> [Data provided]:
********

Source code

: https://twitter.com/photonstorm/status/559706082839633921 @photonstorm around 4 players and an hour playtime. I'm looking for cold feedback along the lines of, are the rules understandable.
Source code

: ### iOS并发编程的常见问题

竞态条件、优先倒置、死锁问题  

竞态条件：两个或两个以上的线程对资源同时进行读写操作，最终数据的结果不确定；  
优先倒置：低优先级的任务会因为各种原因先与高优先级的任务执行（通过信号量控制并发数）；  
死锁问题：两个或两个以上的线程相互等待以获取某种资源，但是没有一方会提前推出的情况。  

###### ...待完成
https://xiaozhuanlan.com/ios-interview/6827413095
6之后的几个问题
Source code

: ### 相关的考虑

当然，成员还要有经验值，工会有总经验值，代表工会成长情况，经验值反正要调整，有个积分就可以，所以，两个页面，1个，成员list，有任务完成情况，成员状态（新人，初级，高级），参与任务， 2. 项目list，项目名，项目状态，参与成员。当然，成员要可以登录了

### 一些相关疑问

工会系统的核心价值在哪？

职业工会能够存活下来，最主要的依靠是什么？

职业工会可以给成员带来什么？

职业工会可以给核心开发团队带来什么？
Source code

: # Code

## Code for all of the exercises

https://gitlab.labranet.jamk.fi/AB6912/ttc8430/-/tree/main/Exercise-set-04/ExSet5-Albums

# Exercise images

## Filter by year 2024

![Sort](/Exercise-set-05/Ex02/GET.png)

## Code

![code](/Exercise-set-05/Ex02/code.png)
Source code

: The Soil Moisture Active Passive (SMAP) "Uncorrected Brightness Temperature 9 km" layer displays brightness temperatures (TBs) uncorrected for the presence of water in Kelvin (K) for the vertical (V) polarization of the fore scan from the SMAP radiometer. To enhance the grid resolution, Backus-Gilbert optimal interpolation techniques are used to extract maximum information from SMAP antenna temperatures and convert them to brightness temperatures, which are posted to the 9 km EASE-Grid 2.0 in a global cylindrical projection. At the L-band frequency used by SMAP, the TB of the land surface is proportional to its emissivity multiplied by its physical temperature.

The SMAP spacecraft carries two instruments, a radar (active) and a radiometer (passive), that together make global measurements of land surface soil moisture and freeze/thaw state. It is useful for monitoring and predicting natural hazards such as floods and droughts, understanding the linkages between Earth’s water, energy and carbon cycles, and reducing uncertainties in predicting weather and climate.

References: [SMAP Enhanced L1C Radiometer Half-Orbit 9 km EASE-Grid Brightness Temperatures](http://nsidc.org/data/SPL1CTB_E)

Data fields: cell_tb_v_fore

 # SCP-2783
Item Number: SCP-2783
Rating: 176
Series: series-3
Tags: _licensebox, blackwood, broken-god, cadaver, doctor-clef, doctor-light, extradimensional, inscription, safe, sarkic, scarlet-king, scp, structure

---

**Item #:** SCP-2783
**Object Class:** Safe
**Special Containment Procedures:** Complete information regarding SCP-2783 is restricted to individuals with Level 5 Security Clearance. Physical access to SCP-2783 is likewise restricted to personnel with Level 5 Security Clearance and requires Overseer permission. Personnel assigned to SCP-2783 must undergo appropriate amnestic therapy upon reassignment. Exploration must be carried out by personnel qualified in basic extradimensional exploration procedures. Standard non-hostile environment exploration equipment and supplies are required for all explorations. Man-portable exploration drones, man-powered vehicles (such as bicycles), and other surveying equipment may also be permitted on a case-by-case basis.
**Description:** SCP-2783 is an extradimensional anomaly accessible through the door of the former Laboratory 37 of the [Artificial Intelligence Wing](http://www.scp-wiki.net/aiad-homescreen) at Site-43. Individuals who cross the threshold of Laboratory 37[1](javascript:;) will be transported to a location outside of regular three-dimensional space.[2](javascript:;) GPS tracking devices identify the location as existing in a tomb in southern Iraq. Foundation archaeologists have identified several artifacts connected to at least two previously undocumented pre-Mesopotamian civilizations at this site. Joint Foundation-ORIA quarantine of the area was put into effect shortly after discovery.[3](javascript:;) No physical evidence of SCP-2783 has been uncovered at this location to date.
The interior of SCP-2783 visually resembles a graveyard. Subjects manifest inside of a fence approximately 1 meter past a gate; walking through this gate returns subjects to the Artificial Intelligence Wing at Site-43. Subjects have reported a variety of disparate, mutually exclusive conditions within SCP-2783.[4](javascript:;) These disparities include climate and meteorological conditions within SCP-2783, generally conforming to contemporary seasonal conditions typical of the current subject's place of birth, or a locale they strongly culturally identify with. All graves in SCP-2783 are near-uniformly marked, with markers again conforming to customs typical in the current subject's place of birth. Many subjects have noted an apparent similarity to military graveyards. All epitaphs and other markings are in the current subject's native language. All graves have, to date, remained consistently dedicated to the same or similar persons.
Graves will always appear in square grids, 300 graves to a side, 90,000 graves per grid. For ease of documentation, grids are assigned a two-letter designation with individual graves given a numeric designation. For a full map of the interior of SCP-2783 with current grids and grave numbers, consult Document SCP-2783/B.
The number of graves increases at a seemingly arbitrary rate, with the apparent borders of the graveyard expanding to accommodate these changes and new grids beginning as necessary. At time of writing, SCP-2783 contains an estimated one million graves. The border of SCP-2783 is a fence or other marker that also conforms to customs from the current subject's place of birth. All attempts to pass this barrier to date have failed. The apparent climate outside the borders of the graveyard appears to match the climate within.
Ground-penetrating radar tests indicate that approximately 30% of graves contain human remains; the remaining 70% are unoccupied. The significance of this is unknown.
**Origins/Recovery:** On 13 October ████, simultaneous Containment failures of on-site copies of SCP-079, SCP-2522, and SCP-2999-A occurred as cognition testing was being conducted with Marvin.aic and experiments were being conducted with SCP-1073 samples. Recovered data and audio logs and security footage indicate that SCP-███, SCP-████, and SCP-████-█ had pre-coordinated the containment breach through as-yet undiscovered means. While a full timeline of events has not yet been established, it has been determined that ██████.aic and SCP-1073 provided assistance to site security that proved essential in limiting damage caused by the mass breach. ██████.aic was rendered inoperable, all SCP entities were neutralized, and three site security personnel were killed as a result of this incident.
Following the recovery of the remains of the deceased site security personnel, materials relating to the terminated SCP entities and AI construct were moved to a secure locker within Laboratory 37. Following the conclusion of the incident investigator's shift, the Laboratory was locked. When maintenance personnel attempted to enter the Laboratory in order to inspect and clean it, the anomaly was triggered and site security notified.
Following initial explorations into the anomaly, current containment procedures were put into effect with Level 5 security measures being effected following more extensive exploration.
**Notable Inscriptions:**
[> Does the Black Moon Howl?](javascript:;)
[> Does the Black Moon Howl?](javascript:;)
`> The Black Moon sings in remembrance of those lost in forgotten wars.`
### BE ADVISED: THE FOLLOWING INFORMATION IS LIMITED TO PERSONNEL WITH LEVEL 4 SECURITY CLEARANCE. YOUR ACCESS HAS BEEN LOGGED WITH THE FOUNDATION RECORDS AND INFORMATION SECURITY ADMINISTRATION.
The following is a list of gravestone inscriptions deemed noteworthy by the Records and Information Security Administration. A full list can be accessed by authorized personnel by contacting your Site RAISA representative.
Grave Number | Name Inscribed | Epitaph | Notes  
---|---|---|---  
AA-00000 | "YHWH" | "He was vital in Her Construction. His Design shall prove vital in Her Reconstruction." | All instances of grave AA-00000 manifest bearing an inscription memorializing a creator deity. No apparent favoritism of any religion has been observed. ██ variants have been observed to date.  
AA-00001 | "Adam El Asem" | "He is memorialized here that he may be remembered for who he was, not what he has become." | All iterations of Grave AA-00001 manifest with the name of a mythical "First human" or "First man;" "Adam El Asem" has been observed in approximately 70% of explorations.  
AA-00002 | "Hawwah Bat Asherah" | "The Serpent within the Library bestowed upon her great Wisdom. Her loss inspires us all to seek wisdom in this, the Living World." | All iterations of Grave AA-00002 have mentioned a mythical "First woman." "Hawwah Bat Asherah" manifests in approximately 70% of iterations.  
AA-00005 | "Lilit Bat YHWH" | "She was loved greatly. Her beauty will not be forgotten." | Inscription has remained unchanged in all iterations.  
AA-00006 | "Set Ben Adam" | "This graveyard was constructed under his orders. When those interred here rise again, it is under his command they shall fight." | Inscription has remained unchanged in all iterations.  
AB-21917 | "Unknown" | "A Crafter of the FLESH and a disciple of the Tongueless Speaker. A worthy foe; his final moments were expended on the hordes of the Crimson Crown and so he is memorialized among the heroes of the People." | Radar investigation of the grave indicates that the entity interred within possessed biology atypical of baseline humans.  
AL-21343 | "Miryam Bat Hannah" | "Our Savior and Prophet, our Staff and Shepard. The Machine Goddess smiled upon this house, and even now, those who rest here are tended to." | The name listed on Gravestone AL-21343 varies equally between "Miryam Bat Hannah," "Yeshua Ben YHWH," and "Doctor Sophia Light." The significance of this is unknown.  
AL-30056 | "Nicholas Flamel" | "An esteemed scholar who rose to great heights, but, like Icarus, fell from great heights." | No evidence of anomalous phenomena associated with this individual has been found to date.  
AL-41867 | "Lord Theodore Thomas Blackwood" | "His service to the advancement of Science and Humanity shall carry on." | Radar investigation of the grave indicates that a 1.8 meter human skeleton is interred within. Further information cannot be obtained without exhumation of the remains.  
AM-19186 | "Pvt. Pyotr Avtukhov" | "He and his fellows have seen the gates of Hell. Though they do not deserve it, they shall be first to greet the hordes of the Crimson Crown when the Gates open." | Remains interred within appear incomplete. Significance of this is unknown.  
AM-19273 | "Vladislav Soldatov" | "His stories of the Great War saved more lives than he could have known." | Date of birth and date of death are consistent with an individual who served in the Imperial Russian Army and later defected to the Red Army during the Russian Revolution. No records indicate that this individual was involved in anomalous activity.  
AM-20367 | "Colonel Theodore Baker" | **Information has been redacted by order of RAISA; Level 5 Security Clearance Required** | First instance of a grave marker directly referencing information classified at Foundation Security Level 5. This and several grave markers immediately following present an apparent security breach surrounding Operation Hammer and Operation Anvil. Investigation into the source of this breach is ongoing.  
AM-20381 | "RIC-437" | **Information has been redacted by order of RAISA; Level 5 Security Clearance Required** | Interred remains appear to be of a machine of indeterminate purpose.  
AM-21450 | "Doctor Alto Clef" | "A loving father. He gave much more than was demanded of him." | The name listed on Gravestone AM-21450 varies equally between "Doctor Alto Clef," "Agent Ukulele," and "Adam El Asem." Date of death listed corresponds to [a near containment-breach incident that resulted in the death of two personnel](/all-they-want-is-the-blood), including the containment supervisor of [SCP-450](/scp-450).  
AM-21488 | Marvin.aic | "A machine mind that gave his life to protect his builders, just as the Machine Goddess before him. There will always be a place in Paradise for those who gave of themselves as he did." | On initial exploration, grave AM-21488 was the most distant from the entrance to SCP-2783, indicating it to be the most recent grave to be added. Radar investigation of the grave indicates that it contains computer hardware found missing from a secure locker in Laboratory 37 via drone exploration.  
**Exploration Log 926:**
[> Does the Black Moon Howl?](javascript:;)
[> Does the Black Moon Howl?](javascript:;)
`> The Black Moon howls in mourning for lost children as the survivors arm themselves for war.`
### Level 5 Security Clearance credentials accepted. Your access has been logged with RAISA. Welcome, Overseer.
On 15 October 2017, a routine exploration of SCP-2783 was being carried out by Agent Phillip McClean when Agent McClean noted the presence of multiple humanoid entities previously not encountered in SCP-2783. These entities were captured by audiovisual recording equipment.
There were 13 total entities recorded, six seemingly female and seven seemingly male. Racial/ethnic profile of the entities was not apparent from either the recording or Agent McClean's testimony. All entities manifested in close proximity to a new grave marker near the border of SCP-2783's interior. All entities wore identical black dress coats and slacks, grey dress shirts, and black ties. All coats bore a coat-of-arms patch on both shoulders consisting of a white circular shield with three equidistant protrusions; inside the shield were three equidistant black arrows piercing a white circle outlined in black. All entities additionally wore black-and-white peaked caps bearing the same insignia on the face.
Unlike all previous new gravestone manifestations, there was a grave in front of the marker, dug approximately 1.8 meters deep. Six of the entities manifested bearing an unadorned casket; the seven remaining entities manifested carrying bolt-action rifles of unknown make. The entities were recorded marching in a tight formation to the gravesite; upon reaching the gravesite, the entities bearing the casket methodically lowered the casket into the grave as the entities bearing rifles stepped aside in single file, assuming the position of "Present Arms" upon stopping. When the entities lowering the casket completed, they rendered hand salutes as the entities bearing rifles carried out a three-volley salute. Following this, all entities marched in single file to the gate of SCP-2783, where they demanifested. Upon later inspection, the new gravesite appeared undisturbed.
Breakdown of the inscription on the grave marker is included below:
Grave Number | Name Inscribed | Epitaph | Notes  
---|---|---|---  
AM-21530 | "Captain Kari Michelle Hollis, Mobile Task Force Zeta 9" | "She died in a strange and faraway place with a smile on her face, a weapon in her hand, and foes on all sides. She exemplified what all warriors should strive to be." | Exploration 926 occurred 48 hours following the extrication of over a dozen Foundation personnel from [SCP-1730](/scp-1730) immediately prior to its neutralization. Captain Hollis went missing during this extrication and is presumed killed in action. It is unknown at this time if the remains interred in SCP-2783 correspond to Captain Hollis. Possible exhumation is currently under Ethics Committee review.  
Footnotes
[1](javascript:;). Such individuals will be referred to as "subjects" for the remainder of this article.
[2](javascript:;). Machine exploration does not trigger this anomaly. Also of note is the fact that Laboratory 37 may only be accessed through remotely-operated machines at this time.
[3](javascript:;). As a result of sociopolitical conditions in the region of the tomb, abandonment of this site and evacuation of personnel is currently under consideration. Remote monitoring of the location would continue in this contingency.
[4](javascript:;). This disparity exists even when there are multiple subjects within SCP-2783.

********

> [What is required]: Locate every line in the rows above that contains the word "forgotten", and copy each of those lines in full. Matching is case-sensitive.

> [Written answer]:
`> The Black Moon sings in remembrance of those lost in forgotten wars.`
AA-00005 | "Lilit Bat YHWH" | "She was loved greatly. Her beauty will not be forgotten." | Inscription has remained unchanged in all iterations.  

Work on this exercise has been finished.